La ciudad y los días
Siempre nos quedará París
Gafas de cerca
Hay gente variopinta embarcando en el avión de una de esas compañías con alma de asesino de costes (Cost Killing lo llaman en los másteres). En las sucesivas colas, estabulamientos y despojo de zapatos y cinturones pueden darse fenómenos paranormales, o por lo menos extravagantes. Un chaval con unos cascos galácticos interpreta sin desafinar mucho y con absoluta motivación, punteos silbados incluidos, el Maggie May de Rod Stewart (1971), lo cual cuadra, en el fondo, con su edad, porque debe de tener más o menos la del jovenzuelo protagonista de la canción, seducido por una mujer mayor, de la que acaba liberándose: “Despierta Maggie, tengo que decirte algo, se acaba septiembre y ya tengo que volver al colegio”. A pesar de lo elevadísimo del volumen de su interpretación, producen ternura y cierta admiración su desparpajo, rayano en el desahogo; nos sonreímos los desconocidos. La indulgencia y mi pequeña admiración –nunca me liberé en público así, ni mucho menos– pueden venir de la cantidad de veces que he interpretado esa canción, a solas o en compañía de pocos otros. Fraternos secuestros.

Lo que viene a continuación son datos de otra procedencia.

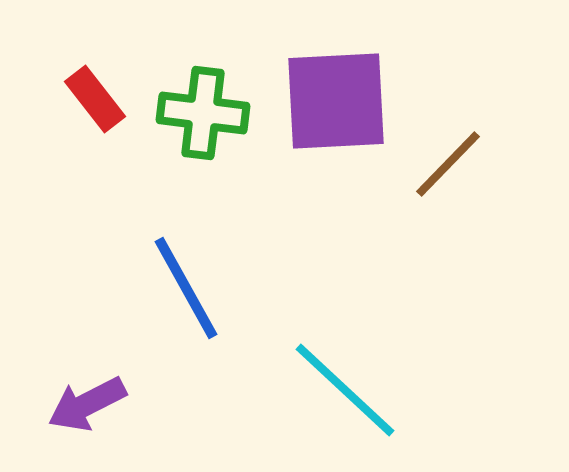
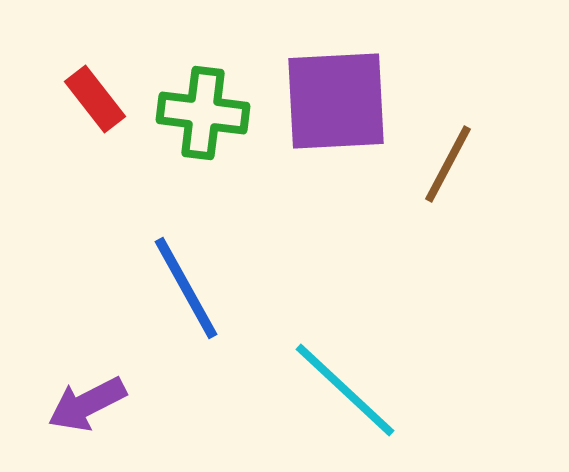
brown line: rotated 16 degrees counterclockwise
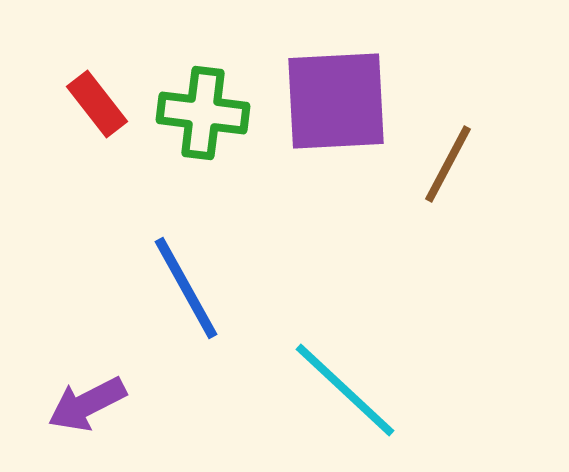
red rectangle: moved 2 px right, 5 px down
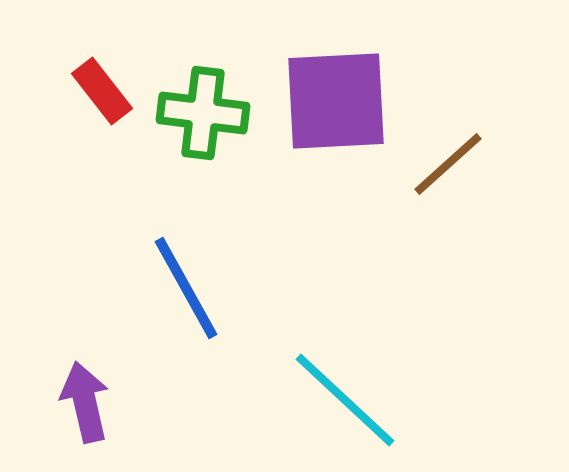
red rectangle: moved 5 px right, 13 px up
brown line: rotated 20 degrees clockwise
cyan line: moved 10 px down
purple arrow: moved 2 px left, 2 px up; rotated 104 degrees clockwise
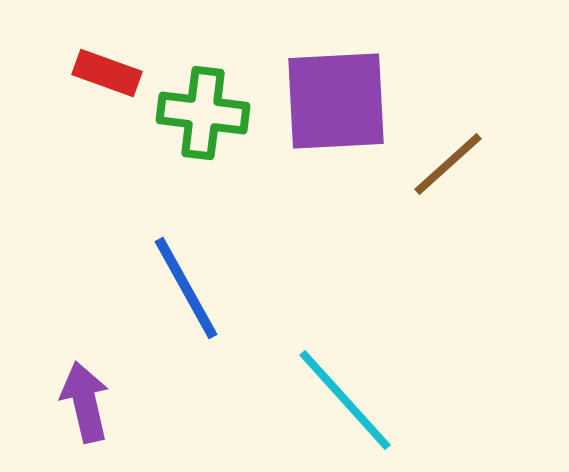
red rectangle: moved 5 px right, 18 px up; rotated 32 degrees counterclockwise
cyan line: rotated 5 degrees clockwise
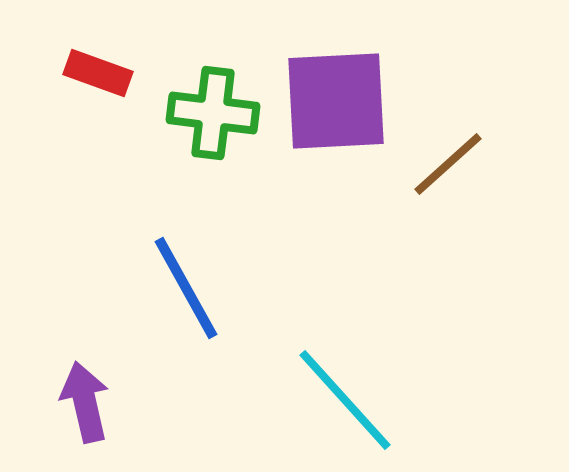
red rectangle: moved 9 px left
green cross: moved 10 px right
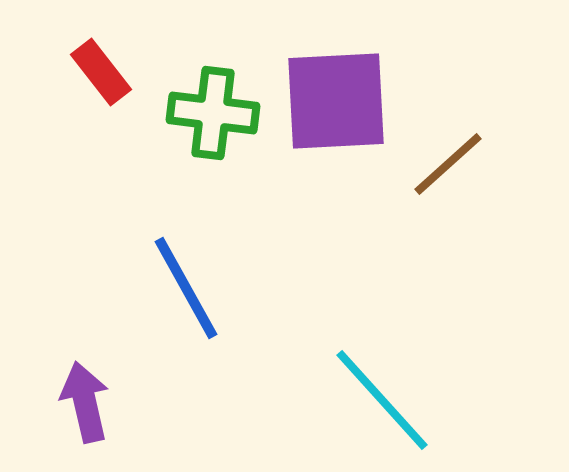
red rectangle: moved 3 px right, 1 px up; rotated 32 degrees clockwise
cyan line: moved 37 px right
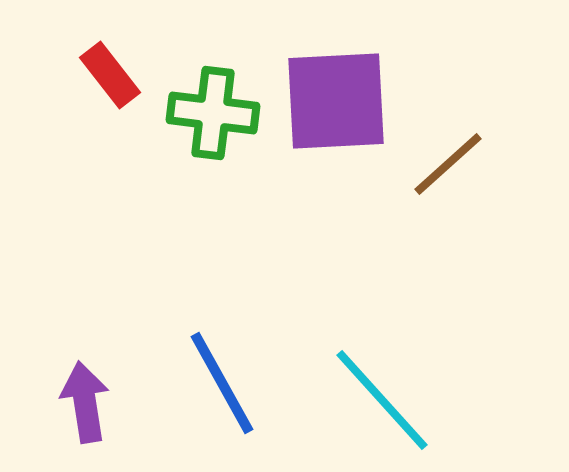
red rectangle: moved 9 px right, 3 px down
blue line: moved 36 px right, 95 px down
purple arrow: rotated 4 degrees clockwise
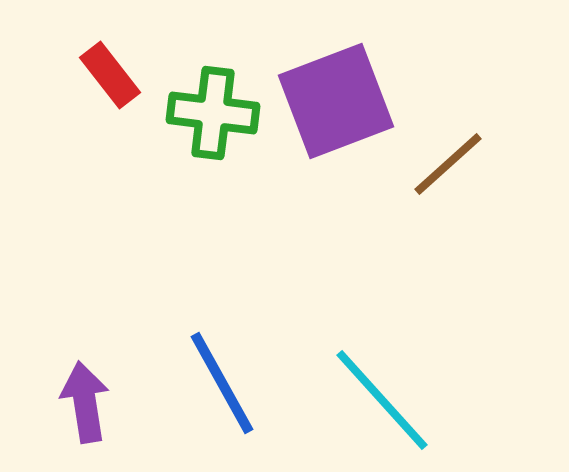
purple square: rotated 18 degrees counterclockwise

No siempre uno es tan misericordioso como para aguantar con paciencia los excesos del prójimo. Eso le sucedía a una señora que estaba en un asiento contiguo, porque otras tres mujeres junto a nosotros no paraban de hablar, por turnos e incesantemente, creo que de asuntos totalmente triviales, quizá familiares y domésticos, de sus pequeñas vidas y con sus grandes corazones: pasión, la ponían toda. Digo creo porque su charla era vertiginosa, y además hablaban en catalán, de forma que uno no entendía nada claro, aunque no ponía la oreja: puro cartílago y tímpano secuestrado, también. Era un cotorreo desinhibido, como lo había sido la performance del cantarín: “que me oiga el mundo”. La otra señora, ella viajaba sola, parecía molesta, tan es así que de pronto soltó un sarcástico “verás tú que hoy acabamos aprendiendo aquí catalán”, y levantó sus cejas al mirarme, como buscando complicidad. Mucho después, aún en vuelo, las señoras me preguntaron, en castellano, si conocía la ciudad de destino, así que les di un par de nortes de comercio y bebercio. “¿Y de qué parte de Cataluña son ustedes?”, “¿Cómo?, ¡nada de catalanas, perdona! Somos a-ra-go-ne-sas, de Huesca y con orgullo; ella es de Fraga, nosotras dos de Torrente de Cinca. Lo que hablamos mezcla el español y catalán, se parece más al valenciano”. La señora sureña, prejuiciosa y enorgullecida por la hipertrofia del catalanismo negociante, estaba con la boca abierta. Roncaba.